Reading text
# New Leaf Clothing & Accessories Catalog



## Fjoora (Jan 29, 2013)

I have been asking around about this for awhile, but does anyone know of a place to go to get a full list (*preferably with pictures for each item*) besides the Japanese Wiki?

I love that wiki, but on this, it doesn't have pictures for every item and I'd very much like to get a full picture of what is available.

Thank you to all who reply.


----------



## oath2order (Jan 29, 2013)

I don't think anybody has that just yet.


----------



## Liquefy (Jan 29, 2013)

Complete list, but no images:
http://www.gamefaqs.com/3ds/997811-animal-crossing-new-leaf/faqs/65825


----------



## Gummy (Jan 29, 2013)

http://tobimori.sblo.jp/

Try this website. Although it's all in Japanese, you can find a lot of pictures of stuff. Ignore the first column, it doesn't give any item information. The second column is all furniture items, the third column is for clothing/accessories.

Dataset excerpt
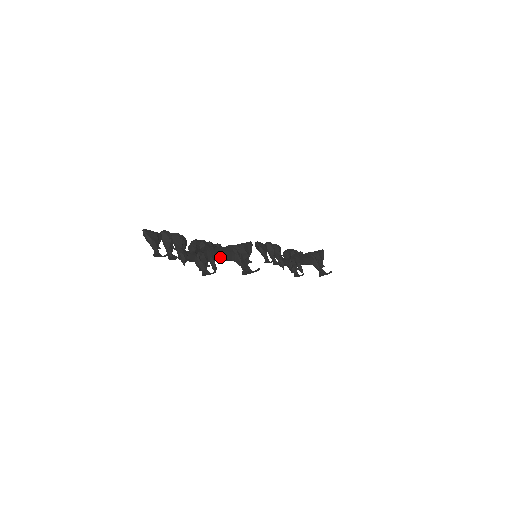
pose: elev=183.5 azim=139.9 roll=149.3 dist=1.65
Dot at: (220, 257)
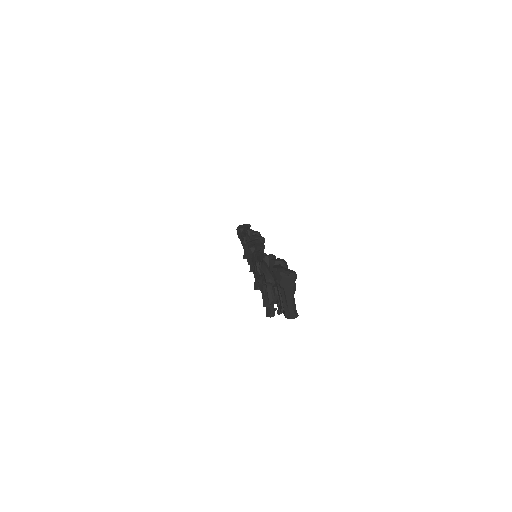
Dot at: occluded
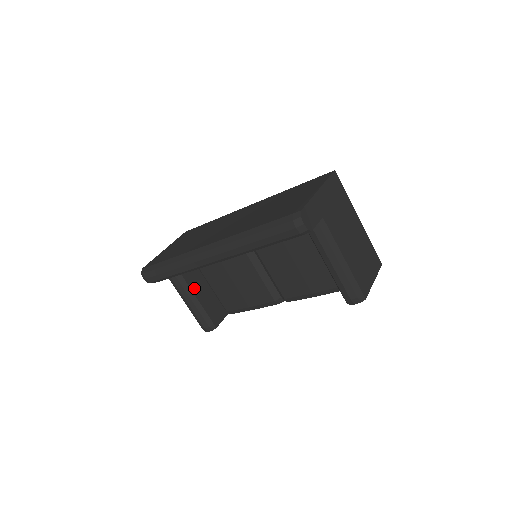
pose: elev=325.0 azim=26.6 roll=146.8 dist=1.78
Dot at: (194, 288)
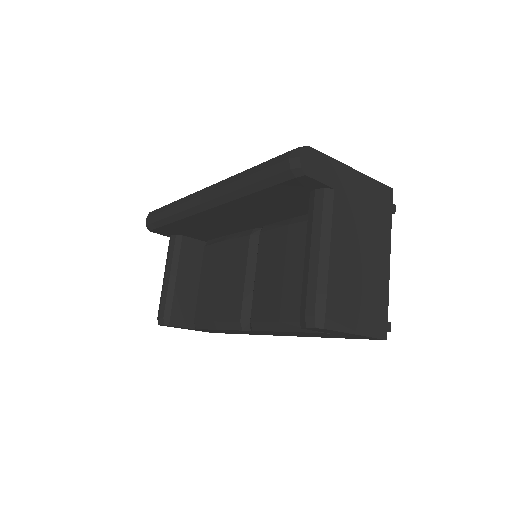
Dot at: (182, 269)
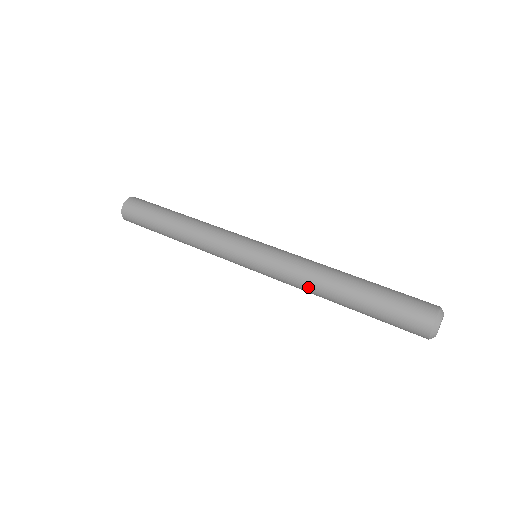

==

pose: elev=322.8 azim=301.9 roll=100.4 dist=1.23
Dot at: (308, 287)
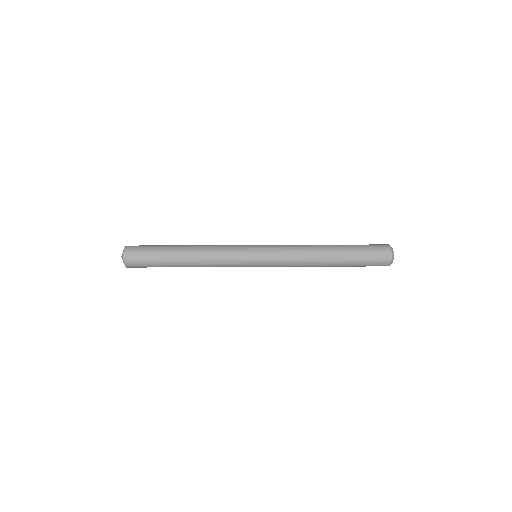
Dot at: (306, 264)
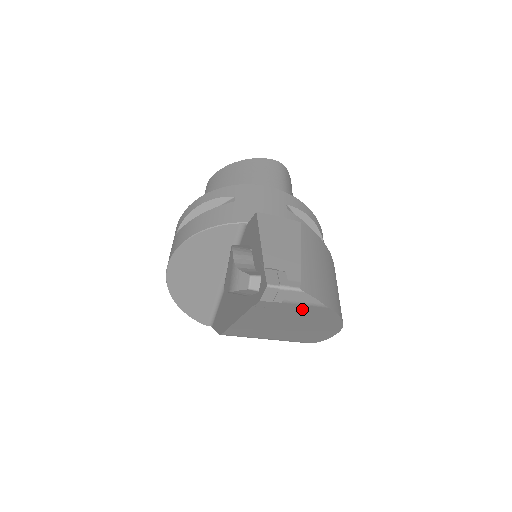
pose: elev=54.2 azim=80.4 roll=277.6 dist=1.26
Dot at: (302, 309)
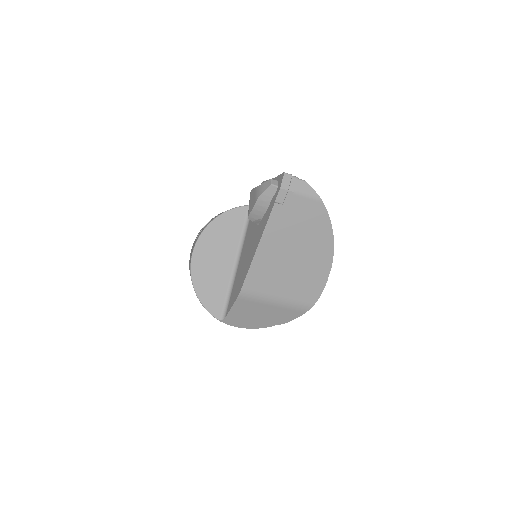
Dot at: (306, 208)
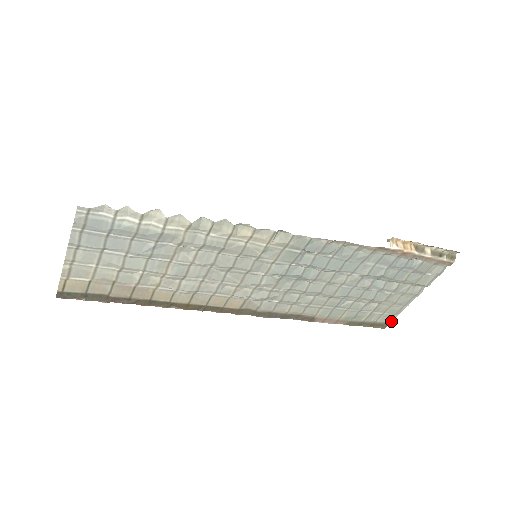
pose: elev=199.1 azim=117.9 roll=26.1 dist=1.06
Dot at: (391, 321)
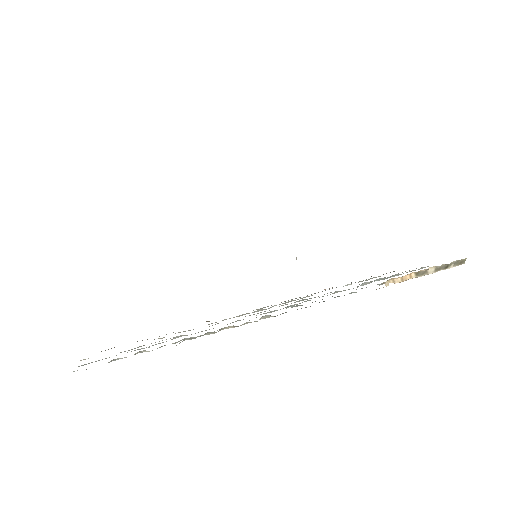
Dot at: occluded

--

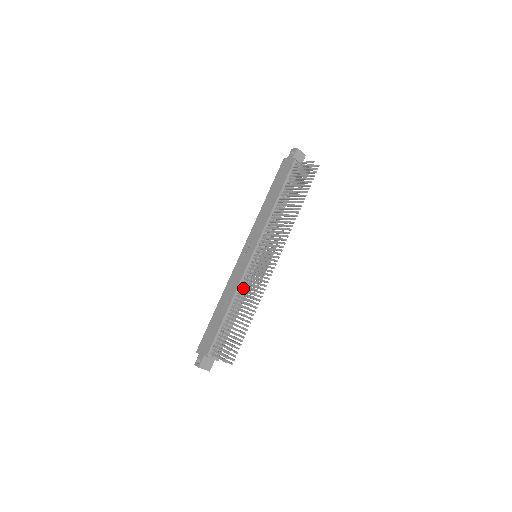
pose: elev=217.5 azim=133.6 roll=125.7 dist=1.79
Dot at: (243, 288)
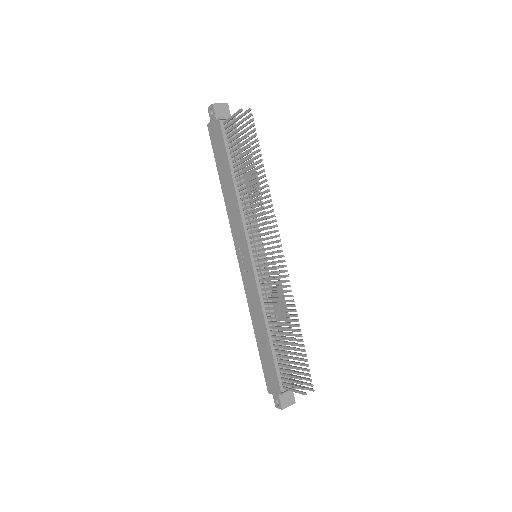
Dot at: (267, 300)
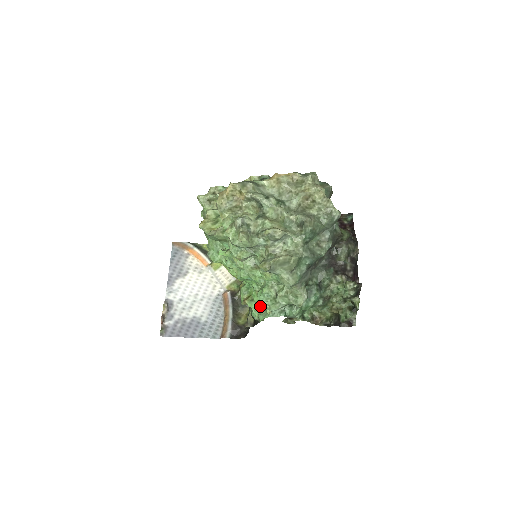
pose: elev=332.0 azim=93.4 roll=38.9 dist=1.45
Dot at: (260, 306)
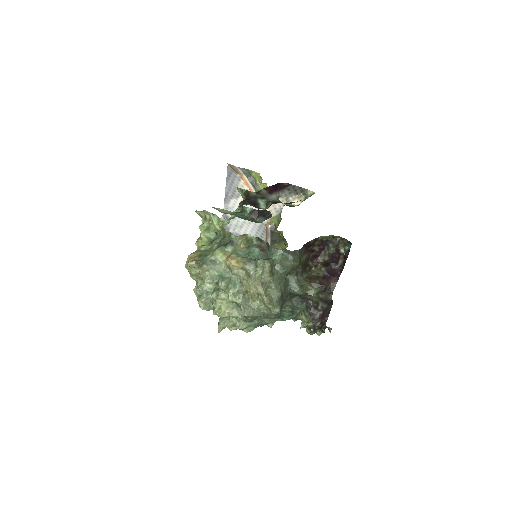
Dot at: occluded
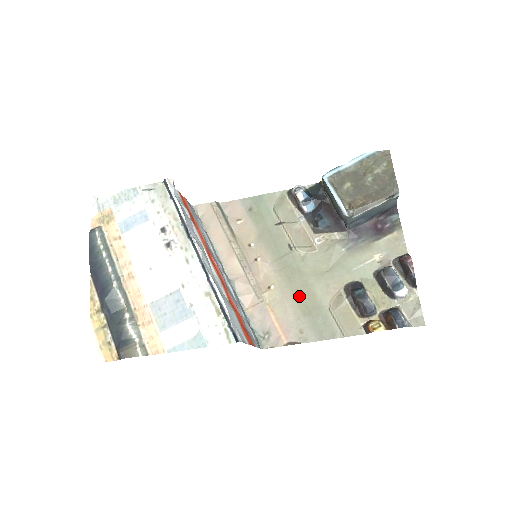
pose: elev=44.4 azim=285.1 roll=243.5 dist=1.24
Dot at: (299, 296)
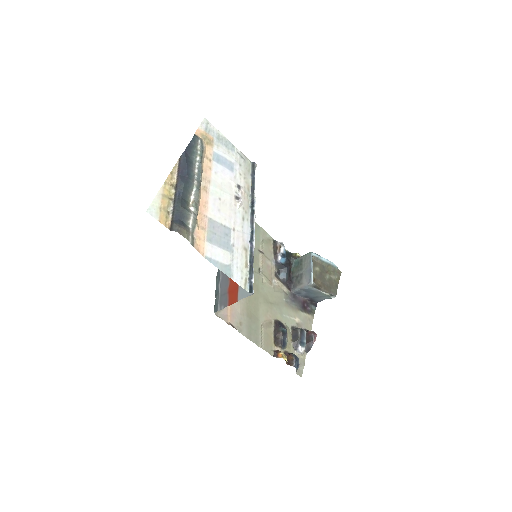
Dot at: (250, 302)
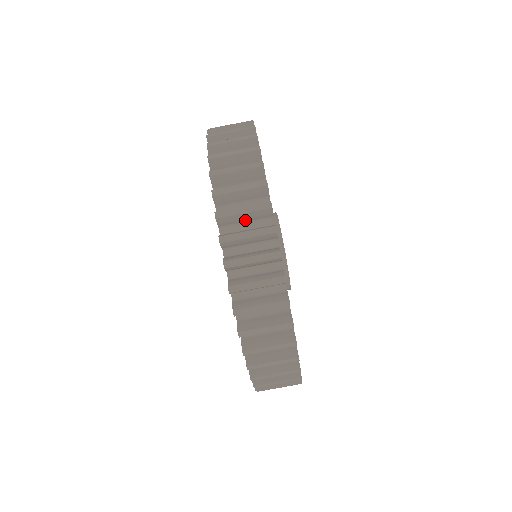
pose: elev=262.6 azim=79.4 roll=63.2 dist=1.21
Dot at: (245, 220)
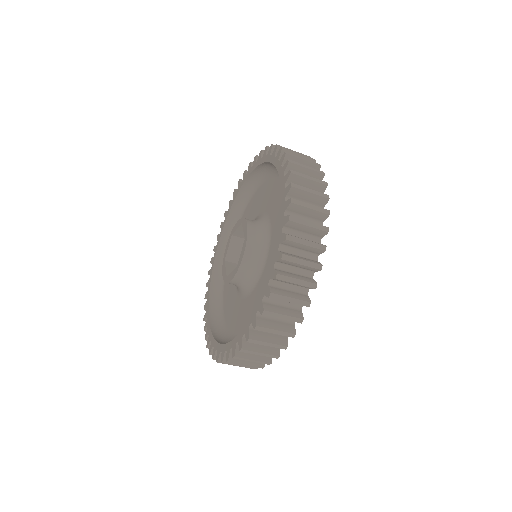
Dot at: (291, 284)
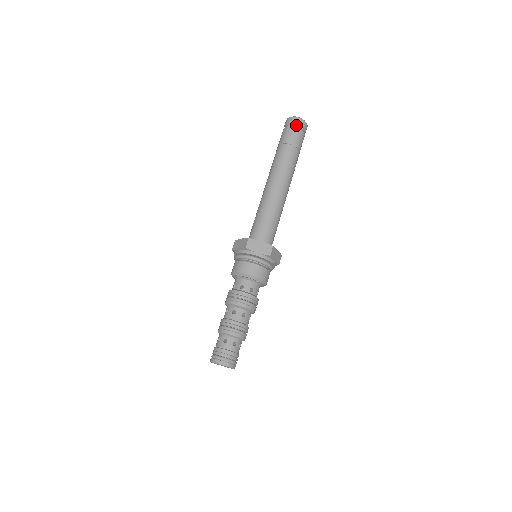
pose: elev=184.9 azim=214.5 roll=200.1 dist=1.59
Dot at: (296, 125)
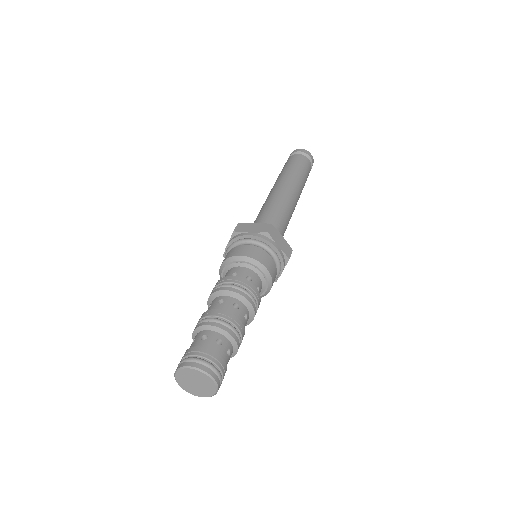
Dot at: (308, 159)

Set of tasks
(1) Rewrite the part of the forum thread that opens with the words containing "I have been" and closes with "all who reply.", putting "images" wherever "pictures" appears.
(2) In the forum thread, which column of the suggested Japanese website covers clothing and accessories?
The entries are separate from the forum thread.

Results in order
(1)
I have been asking around about this for awhile, but does anyone know of a place to go to get a full list (*preferably with images for each item*) besides the Japanese Wiki?

I love that wiki, but on this, it doesn't have images for every item and I'd very much like to get a full picture of what is available.

Thank you to all who reply.

(2) The third column.